Agile UX: IXDA Austin
Tonight, Lynn Pausic of Expero presented to IXDA Austin with the suggestion that Agile & UX are possible. We met at frog (beautiful offices) and turnout was excellent.

Here are my notes from her presentation.
For UX & Agile to coexist, UX must first understand what Agile is.
- “Agile software development is a group of software development methodologies based on iterative and incremental development, where requirements and solutions evolve through collaboration between self-organizing, cross-functional teams.”
- UXers often don’t like it because requirements are vague. And it moves so fast — there’s often not time for design, there’s often not time for testing.
- Why the disconnect? Agile is a software development process. Why are we trying to force-fit Agile into OTHER disciplines?
- Think about Agile as a set of principles that can be applied to any discipline.
Software Methodologies
- Waterfall: One phase before the next. Can be difficult to judge UX quality until very late. Requirements (the base of the project) can change when cycles are too long - making work from subseuqent other phases irrelevant.
- Pure Agile: Development owns requirements, design, implementation, and testing. This can suck, because developers aren’t expects are requirements definition, IxD, usability, etc.
- Scrum: Project management methodology. Working closely together. Quickly reacting to changing requirements.
- The Mashup: Traditional Waterfall Requirements Gathering & Design, Agilee Development
- None of these work perfectly.
Getting out of the Deliverables Business (Lean UX)
- Judge Receptivity: Where is your organization today?
- Determine Current Method(s)
- Understand Release and UX Quality Goals. UX has to be a part of the MEASURED SUCCESS of a project.
- Adhere to specific time cycles for judging progress.
- Find Your Cadence
Guidelines for Integrating UX and Agile
- Work toward the bigger picture and near term in parellel. You can’t focus on one thing at a time in Agile — that’s waterfall.
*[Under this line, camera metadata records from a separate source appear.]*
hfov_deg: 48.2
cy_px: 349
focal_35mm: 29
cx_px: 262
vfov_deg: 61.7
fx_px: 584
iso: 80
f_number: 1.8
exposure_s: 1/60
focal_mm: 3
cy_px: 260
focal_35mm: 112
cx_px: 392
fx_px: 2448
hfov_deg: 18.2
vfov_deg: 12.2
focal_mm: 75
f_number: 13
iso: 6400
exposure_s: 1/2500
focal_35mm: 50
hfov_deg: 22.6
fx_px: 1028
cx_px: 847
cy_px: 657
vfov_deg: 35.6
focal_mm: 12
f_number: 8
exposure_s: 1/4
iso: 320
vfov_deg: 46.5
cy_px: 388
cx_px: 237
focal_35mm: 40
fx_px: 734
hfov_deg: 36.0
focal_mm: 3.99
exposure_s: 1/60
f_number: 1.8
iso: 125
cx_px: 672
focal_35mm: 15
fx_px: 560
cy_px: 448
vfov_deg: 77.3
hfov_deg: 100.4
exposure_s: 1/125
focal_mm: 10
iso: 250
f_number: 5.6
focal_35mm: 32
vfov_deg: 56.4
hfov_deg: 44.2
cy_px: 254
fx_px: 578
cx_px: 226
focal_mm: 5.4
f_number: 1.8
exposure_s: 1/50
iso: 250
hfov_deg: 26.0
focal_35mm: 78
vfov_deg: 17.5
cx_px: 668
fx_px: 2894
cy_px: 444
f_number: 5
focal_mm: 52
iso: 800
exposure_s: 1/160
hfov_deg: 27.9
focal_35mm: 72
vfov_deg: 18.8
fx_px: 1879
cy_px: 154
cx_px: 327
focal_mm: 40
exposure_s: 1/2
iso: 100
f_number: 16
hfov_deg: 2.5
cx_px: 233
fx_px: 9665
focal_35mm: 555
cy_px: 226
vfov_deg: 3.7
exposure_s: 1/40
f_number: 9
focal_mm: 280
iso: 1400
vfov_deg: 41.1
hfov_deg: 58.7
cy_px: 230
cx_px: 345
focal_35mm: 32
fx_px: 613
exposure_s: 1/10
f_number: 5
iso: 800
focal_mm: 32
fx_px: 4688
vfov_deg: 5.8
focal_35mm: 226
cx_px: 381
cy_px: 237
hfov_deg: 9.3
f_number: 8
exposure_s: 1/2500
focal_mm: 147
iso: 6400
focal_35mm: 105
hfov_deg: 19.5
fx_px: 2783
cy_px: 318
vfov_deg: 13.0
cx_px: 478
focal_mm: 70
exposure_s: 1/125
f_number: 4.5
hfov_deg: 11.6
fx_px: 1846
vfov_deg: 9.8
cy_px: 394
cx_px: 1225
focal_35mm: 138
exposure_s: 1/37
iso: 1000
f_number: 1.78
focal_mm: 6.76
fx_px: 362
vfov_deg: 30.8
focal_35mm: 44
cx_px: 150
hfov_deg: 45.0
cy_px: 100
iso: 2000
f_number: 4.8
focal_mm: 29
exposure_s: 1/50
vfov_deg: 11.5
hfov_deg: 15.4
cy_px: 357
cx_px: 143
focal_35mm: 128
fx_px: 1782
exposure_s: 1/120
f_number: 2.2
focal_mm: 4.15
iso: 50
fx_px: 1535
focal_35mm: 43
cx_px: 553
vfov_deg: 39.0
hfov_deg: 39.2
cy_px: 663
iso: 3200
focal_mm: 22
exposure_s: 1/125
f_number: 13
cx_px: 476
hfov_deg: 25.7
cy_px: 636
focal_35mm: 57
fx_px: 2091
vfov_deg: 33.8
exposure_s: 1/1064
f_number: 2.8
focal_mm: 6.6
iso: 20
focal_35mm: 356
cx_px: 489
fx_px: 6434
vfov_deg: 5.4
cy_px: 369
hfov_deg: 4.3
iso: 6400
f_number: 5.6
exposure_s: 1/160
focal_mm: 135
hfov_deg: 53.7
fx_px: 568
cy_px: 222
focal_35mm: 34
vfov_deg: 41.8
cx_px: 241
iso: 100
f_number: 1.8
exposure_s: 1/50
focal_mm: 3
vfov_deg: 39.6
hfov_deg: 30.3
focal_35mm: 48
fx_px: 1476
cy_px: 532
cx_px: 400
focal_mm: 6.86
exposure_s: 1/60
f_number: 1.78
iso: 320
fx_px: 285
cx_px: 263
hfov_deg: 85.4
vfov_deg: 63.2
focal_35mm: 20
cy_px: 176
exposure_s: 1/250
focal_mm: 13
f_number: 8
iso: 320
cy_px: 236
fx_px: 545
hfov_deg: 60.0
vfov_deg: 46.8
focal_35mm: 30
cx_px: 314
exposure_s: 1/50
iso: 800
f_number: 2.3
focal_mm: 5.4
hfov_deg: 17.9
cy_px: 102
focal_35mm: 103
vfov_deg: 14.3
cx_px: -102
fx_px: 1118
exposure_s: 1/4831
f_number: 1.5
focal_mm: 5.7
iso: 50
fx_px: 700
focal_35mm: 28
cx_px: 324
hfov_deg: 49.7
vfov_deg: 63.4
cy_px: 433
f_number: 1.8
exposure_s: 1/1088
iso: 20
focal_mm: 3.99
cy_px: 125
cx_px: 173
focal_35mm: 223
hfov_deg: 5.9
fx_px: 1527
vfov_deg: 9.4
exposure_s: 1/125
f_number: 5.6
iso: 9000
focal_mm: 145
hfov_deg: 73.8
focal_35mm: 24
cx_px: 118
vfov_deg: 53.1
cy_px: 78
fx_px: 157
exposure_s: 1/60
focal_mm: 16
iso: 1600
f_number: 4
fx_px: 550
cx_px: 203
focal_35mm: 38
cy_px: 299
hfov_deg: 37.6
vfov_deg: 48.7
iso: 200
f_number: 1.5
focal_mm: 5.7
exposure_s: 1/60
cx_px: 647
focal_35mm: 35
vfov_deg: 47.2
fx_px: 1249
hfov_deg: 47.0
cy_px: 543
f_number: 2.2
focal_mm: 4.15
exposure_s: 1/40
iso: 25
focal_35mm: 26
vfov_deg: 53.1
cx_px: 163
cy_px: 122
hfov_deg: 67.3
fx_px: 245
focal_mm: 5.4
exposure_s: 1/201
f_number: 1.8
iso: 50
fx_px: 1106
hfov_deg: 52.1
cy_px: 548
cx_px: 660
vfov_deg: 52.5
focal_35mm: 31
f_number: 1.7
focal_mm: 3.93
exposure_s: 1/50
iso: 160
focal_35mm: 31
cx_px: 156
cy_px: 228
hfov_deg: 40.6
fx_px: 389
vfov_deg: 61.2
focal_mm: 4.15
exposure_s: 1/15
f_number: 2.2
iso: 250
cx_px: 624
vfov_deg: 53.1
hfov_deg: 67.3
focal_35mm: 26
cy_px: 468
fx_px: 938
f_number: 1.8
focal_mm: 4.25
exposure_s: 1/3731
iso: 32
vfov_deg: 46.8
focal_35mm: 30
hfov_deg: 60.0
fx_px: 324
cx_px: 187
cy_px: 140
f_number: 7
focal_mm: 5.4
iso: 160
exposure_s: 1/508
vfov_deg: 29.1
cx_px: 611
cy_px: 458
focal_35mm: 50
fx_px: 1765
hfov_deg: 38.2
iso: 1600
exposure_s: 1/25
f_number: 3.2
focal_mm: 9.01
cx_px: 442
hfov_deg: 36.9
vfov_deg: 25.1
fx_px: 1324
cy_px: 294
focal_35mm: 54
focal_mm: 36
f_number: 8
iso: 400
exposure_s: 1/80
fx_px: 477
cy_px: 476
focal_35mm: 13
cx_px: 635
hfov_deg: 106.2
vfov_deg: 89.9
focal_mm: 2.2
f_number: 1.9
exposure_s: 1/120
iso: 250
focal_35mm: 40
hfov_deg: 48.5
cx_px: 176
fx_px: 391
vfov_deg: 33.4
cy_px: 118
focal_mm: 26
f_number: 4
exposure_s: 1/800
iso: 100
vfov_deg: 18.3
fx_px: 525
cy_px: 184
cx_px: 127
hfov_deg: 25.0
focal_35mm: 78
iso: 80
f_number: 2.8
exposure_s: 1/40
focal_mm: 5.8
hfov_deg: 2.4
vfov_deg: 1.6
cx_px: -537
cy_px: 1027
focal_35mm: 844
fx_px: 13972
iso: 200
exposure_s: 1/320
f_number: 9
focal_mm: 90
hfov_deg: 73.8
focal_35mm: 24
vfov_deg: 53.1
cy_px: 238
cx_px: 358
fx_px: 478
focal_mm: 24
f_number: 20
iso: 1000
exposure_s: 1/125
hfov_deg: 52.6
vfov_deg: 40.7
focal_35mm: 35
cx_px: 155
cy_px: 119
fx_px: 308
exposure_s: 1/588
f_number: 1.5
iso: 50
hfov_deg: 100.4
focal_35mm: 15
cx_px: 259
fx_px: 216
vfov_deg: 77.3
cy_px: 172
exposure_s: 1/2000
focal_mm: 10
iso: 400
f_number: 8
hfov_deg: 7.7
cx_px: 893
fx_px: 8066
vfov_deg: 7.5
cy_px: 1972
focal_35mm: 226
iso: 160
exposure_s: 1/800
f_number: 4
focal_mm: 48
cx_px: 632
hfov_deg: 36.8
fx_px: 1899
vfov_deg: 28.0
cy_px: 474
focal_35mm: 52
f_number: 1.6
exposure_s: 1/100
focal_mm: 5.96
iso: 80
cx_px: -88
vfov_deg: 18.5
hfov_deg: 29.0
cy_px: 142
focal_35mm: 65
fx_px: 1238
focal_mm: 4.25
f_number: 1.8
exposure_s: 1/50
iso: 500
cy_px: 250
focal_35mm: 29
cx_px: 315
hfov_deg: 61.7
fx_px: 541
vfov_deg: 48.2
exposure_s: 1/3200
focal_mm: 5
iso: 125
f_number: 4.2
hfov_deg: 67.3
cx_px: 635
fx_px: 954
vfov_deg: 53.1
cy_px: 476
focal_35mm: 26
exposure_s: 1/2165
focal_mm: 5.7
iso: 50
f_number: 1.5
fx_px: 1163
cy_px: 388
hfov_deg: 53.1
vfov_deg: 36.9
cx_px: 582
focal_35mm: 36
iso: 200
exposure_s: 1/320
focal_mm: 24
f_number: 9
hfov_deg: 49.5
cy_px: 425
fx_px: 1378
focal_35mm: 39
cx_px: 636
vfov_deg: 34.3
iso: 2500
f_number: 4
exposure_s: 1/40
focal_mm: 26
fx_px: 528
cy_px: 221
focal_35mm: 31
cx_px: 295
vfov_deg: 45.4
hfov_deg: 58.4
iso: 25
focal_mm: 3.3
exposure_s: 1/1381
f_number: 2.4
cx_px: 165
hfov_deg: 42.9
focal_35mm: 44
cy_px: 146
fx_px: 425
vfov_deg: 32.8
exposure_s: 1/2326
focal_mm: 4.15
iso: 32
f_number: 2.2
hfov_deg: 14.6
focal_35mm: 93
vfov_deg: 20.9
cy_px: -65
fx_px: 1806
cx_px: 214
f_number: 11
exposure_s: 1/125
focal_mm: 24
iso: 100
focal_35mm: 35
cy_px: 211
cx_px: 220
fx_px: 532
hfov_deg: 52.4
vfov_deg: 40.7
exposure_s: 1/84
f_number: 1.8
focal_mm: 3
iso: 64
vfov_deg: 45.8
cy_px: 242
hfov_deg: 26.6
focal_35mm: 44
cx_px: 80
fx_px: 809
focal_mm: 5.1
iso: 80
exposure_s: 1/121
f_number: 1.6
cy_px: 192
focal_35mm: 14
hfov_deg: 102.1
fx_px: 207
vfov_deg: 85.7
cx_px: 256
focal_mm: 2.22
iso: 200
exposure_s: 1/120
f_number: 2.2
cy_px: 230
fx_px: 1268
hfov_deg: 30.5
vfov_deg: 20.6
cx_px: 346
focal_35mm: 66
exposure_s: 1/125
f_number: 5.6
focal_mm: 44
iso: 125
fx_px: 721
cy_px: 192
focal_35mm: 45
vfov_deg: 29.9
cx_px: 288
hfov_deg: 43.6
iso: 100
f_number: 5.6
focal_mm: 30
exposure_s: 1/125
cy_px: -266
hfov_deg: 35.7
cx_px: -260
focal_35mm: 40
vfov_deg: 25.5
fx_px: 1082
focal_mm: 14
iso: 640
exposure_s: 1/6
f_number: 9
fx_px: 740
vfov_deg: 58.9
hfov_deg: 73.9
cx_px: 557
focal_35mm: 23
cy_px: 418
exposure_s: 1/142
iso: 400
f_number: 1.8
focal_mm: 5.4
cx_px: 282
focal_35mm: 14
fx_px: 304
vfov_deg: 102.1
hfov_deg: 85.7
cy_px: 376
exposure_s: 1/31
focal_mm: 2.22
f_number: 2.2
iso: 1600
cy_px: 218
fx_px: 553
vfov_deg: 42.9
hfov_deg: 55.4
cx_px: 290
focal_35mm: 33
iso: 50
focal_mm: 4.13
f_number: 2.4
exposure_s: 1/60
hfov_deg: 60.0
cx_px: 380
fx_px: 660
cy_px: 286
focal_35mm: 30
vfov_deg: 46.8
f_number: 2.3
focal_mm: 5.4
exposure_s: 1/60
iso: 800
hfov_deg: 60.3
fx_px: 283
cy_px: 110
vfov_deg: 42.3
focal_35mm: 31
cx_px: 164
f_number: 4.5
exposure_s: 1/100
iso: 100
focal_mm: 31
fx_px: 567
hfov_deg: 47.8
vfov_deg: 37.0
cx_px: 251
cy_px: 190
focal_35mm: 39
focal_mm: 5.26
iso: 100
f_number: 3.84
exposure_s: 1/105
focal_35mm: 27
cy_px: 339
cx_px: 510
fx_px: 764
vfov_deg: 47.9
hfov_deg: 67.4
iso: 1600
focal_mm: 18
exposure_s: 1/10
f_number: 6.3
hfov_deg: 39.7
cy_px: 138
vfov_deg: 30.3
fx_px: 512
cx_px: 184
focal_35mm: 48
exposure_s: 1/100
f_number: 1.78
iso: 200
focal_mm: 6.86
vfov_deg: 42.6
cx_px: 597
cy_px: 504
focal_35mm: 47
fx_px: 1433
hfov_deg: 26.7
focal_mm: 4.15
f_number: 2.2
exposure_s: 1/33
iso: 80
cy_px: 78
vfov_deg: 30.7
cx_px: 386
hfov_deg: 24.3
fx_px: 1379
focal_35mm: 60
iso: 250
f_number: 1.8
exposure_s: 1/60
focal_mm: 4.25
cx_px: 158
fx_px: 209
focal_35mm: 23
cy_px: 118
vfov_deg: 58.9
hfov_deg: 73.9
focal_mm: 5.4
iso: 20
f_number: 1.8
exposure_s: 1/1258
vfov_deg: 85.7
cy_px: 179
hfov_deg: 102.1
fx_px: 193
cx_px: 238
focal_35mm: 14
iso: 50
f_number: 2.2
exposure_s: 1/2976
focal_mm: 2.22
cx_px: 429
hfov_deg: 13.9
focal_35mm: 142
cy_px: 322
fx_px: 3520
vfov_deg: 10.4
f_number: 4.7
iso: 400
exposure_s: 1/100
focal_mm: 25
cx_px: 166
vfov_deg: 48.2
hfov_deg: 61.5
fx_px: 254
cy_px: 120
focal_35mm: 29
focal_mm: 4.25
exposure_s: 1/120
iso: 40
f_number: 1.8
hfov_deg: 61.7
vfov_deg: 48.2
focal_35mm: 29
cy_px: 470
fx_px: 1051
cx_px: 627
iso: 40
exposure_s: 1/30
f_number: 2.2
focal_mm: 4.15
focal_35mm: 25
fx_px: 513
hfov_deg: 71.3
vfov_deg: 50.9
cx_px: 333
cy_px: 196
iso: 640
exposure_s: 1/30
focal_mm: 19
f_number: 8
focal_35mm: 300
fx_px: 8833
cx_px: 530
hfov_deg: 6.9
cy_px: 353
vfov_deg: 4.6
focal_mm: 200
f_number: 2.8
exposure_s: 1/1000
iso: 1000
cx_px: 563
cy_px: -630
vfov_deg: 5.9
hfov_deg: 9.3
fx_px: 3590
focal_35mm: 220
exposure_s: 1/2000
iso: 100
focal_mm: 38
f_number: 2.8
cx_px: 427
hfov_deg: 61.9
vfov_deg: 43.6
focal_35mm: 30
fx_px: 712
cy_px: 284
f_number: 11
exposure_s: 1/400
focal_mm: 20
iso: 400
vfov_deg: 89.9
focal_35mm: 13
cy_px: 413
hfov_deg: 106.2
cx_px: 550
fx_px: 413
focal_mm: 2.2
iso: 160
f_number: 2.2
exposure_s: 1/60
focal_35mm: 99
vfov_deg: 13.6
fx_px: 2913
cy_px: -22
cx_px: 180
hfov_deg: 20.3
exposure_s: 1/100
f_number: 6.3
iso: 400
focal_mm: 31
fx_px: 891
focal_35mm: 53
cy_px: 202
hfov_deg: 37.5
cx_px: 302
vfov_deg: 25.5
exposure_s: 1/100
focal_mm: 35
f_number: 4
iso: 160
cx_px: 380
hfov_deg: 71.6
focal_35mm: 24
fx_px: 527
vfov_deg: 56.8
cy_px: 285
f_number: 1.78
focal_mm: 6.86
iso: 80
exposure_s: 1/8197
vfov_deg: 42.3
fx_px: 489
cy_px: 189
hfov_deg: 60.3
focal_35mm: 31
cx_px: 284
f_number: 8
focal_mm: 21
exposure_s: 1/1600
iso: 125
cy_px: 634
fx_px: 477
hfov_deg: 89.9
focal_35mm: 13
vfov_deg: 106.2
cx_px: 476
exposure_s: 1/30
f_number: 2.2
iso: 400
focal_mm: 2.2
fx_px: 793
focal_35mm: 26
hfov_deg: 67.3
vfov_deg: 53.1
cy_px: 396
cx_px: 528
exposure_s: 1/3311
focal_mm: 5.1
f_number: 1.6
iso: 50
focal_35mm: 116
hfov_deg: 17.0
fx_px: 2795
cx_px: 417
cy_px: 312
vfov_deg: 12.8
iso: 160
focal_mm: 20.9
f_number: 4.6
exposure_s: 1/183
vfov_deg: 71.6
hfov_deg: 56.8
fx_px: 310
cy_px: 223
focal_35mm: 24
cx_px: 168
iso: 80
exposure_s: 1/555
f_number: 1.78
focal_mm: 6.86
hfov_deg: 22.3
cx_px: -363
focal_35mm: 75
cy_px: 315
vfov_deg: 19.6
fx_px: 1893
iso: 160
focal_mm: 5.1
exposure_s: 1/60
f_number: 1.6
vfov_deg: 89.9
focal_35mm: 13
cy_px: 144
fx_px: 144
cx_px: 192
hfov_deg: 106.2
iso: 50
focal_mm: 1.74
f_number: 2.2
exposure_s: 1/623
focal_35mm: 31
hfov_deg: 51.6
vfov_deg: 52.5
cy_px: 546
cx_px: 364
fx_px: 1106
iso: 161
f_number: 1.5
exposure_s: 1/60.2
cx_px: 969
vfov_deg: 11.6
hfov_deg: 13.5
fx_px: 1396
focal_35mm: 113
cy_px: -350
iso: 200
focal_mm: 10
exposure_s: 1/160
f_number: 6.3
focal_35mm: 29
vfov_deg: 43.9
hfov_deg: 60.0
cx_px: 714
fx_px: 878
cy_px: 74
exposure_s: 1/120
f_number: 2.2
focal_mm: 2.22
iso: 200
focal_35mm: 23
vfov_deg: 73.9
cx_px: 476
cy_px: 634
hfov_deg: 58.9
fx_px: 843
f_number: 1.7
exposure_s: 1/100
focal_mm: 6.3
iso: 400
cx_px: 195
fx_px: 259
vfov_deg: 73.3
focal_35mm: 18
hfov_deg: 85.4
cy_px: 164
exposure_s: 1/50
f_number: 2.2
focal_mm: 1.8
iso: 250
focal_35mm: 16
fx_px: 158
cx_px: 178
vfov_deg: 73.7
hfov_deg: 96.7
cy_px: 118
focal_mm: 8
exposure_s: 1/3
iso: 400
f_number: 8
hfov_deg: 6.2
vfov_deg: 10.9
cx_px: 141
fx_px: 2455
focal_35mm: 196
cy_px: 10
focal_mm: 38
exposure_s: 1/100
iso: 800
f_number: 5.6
- Customer (user) collaboration
- Multi-tasking during a single cycle (Development does this every sprint)
- Mingle with other disciplines
Why Agile is GOOD for UX (A countdown)
4. Transparency.
Unlike in waterfall, where we often don’t see development products until Alpha, Agile calls for code that’s always in a releasable state. It should be possible to judge UX progress and quality at any time. Additionally, there should be sprint demos. (On the flip side, UX needs to be transparent with the designs and associate clear status with each of them.)
3. Built-in Quality Control. Sprint Zero is the UX Designer’s best friend. Use it to:
- Set UX Quality goals for the release
- Get familiar with Epics
- Identify Users (if not already done)
- UX input on backlog (especially if the backlog already exists)
- Propose a UX cadence that will support release goals
- Do a little bit of design
- UX needs to have input on the user acceptance criteria for each user story.
2. Customer (End User) Collaboration
- End-user and the “customer” might be different.
- User feedback should be gathered on design prototypes and other artifacts NOT JUST implemented code.
- Purists - Development driving user research — not best skillset match.
- Be sure that these activities are baked into the cadence. (Maybe it’s user testing every other Wednesday.)
- Get comfortable that with ambiguity.
- We don’t know what we’ll be testing.
- Or what users we’ll need to test
- To reach release goals, this is our expected cadence
- Internal/First Line of Defence (Professional Services, Application Engineers, or Support folks)
- Customers, prospects, etc.
- Do your job — communicate findings. Don’t freak out about polish. Use low-fidelity outputs.
- Encourage observation during user sessions for transparency
- If management needs “fancy reports”, pick a milestone. Something significant. Don’t do it all the time.
- Triage feedback: Put it into either New Functionality, Feature Enhancements, Usability Issues, Defects. Product Backlog. Design Backlog. Own the responsibility for having action TAKEN on each finding.
1. Highly Iterative.
UXers need to be comfortable in murkier waters. Don’t be TOO top down, TOO bottom up, or TOO fast. UX needs to understand the users, the bigger picture, and the context — not the eensy weensy details. But development wants chunks of work that are easy to comprehend, estimate, and test. Therein lies the rub. Understanding where others come from can help you meet the needs or each party instead of focusing on the conflict about the “right” way to do it.